Configuration of this module takes place from within an x-modules stanza in the YAML-formatted RESTBase configuration file. While complete configuration of RESTBase is beyond the scope of this document, (see the RESTBase docs for that), this section covers the restbase-mod-table-cassandra specifics.

    - name: restbase-mod-table-cassandra
      version: 1.0.0
      type: npm
      options: # Passed to the module constructor
        conf:
          version: 1
          hosts: [localhost]
          username: cassandra
          password: cassandra
          defaultConsistency: localOne
          localDc: datacenter1
          datacenters:
            - datacenter1
          storage_groups:
            - name: default.group.local
              domains: /./

Version

The version of this configuration. Each edit of the module configuration must correpond to a new, unique version.

Note: Versions must be monotonically increasing.

    version: 1

Hosts

A list of Cassandra nodes to use as contact points.

    hosts:
      - cassandra-01.sample.org
      - cassandra-02.sample.org
      - cassandra-03.sample.org

Credentials

Password credentials to use in authenticating with Cassandra.

Note: Optional; Leave unconfigured if Cassandra authentication is not enabled.

    username: someuser
    password: somepass

Default Consistency

The Cassandra consistency level to use when not otherwise specified. Valid values are those from the nodejs driver for Cassandra. Defaults to localOne.

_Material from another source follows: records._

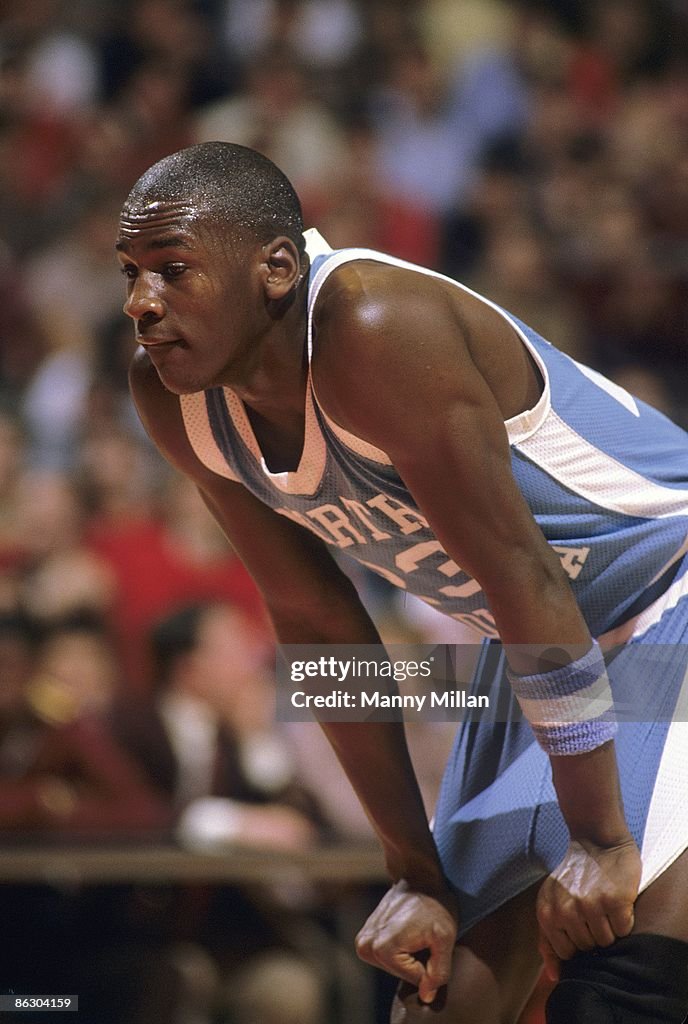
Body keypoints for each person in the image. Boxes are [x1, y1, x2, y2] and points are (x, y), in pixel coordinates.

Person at [118, 141, 688, 1023]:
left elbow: (520, 569)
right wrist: (412, 875)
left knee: (621, 986)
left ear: (275, 269)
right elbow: (315, 624)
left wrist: (603, 840)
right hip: (542, 636)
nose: (141, 304)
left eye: (173, 270)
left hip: (665, 590)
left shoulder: (373, 324)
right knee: (435, 996)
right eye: (132, 273)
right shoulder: (172, 398)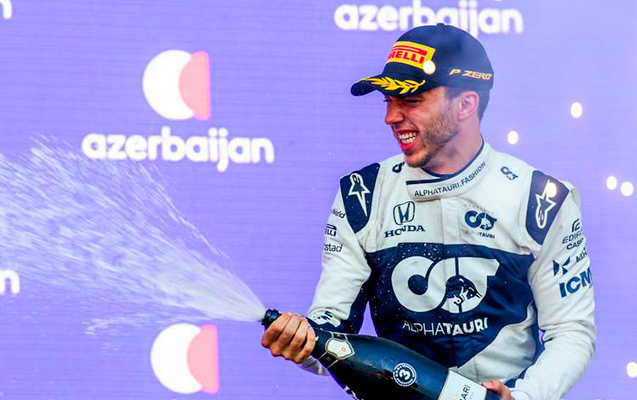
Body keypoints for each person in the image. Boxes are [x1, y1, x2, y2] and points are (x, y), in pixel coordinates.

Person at [262, 23, 595, 400]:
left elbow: (572, 332)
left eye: (411, 100)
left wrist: (524, 397)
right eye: (388, 101)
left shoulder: (540, 199)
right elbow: (331, 332)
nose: (391, 117)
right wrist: (303, 341)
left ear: (466, 104)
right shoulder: (363, 194)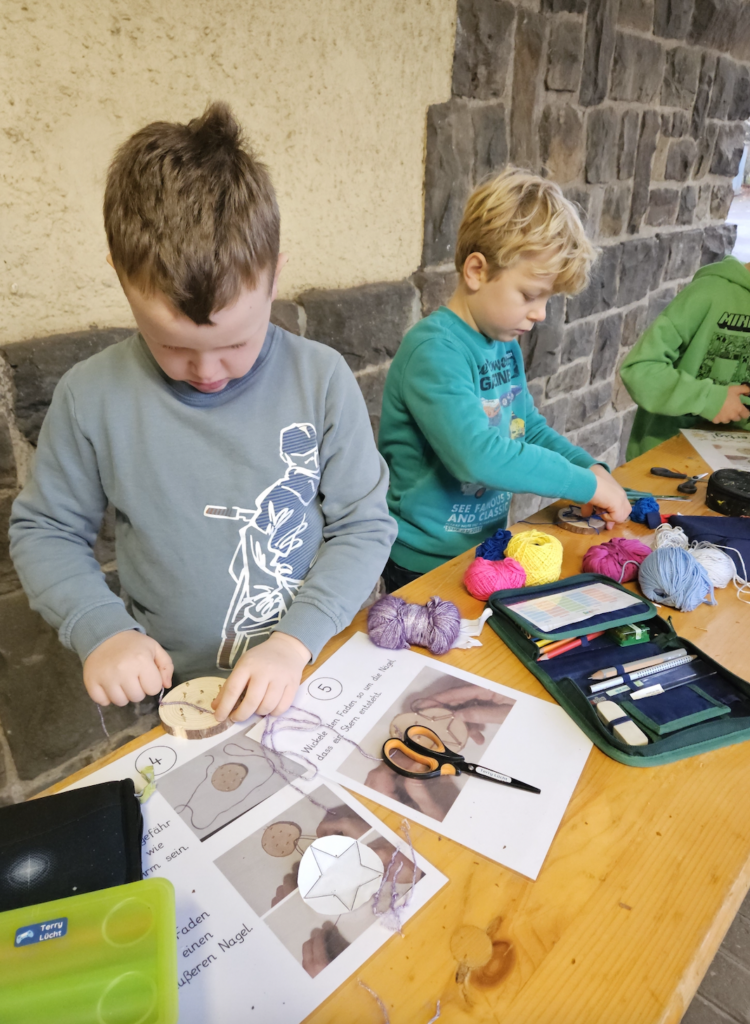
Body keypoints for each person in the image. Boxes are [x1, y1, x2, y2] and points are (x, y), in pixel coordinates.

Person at [9, 102, 395, 722]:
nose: (208, 371)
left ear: (275, 276)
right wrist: (101, 629)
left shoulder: (321, 379)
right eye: (172, 347)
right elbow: (46, 531)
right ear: (120, 278)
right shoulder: (90, 396)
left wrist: (293, 644)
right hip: (174, 697)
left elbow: (363, 527)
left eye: (236, 343)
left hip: (310, 671)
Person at [377, 167, 632, 590]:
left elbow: (526, 428)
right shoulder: (434, 351)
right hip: (424, 562)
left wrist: (589, 468)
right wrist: (584, 486)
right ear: (477, 271)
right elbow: (477, 457)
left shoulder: (502, 342)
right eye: (530, 295)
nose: (540, 313)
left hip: (486, 548)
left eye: (547, 298)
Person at [620, 251, 750, 459]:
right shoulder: (709, 292)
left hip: (736, 463)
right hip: (664, 460)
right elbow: (639, 370)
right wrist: (709, 399)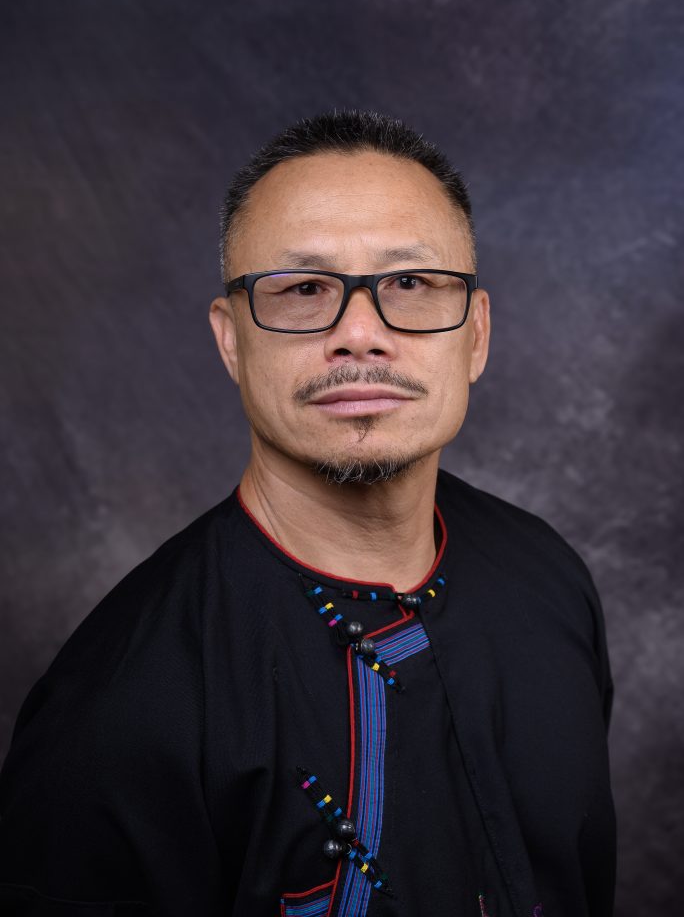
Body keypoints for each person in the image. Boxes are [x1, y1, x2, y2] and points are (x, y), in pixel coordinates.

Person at [0, 110, 616, 917]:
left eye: (410, 284)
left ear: (475, 335)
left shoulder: (548, 579)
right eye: (302, 290)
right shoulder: (119, 710)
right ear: (231, 341)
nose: (360, 334)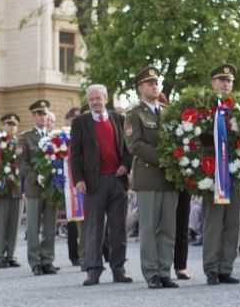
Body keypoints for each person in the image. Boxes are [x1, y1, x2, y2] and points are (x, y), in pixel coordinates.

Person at [71, 84, 133, 286]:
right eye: (91, 100)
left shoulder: (119, 119)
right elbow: (74, 154)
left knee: (118, 229)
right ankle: (93, 270)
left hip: (117, 180)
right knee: (93, 228)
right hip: (93, 183)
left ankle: (118, 269)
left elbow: (128, 148)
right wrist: (78, 179)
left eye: (98, 98)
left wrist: (125, 165)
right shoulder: (80, 122)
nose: (95, 102)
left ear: (105, 98)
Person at [124, 67, 178, 289]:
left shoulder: (169, 112)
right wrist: (164, 158)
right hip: (148, 177)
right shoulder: (134, 114)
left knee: (167, 228)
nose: (154, 86)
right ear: (140, 88)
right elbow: (134, 144)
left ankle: (165, 271)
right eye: (149, 83)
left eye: (156, 82)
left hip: (170, 178)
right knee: (148, 229)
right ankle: (151, 273)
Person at [201, 64, 240, 285]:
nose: (226, 84)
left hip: (235, 171)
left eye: (229, 81)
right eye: (222, 80)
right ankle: (211, 268)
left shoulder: (239, 108)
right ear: (213, 83)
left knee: (232, 222)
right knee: (213, 222)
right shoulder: (204, 107)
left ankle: (226, 268)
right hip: (213, 172)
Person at [18, 100, 59, 275]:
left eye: (45, 114)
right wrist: (36, 177)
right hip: (35, 188)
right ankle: (35, 261)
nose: (43, 117)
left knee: (50, 226)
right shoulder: (26, 137)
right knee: (34, 227)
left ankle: (47, 259)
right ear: (34, 116)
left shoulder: (54, 137)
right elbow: (21, 162)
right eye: (40, 114)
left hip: (52, 188)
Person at [0, 113, 23, 268]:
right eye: (8, 124)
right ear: (2, 126)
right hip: (2, 189)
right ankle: (0, 255)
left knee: (14, 224)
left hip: (17, 190)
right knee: (2, 223)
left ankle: (11, 255)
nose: (11, 127)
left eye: (14, 124)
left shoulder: (20, 143)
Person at [63, 106, 83, 266]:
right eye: (73, 117)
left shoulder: (85, 132)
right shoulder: (62, 137)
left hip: (85, 180)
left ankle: (91, 253)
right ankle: (74, 255)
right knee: (72, 221)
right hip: (68, 183)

    defaultConsistency: localOne

TLS

Key and certificate information for use in TLS-encrypted environments. See the nodejs documentation on tls.connect for the meaning of these directives.

Note: Optional; Leave unconfigured if Cassandra client encryption is not enabled.

    tls:
      cert: /etc/restbase/tls/cert.pem
      key: /etc/restbase/tls/key.pem
      ca:
        - /etc/restbase/tls/root.pem

Local Datacenter

restbase-mod-table-cassandra uses a datacenter-aware connection pool. The localDc directive instructs the module which datacenter to treat as 'local' to this instance. Cassandra nodes in the local datacenter will be used for queries, and any others serve as a fallback. Defaults to datacenter1 (the Cassandra default).

Note: the localDc must be in the list of configured datacenters (see below).

    localDc: datacenter1

Datacenters

The list of datacenters this Cassandra cluster belongs to. Data will be replicated across these datacenters accordingly. Defaults to [ datacenter1 ].

Note: Changing this list alters the underlying Cassandra keyspaces in order to add or remove datacenter replicas accordingly, but replication is NOT made retroactive. You MUST perform a Cassandra repair after adding a new datacenter to realize the added redundancy. Likewise, you must perform a cleanup to reclaim space if a datacenter is removed.

    datacenters:
      - datacenter1

Storage Groups

Storage groups are used to map tables to one or more hosts/domains.

    storage_groups:
      - name: default.group.local
        domains: /./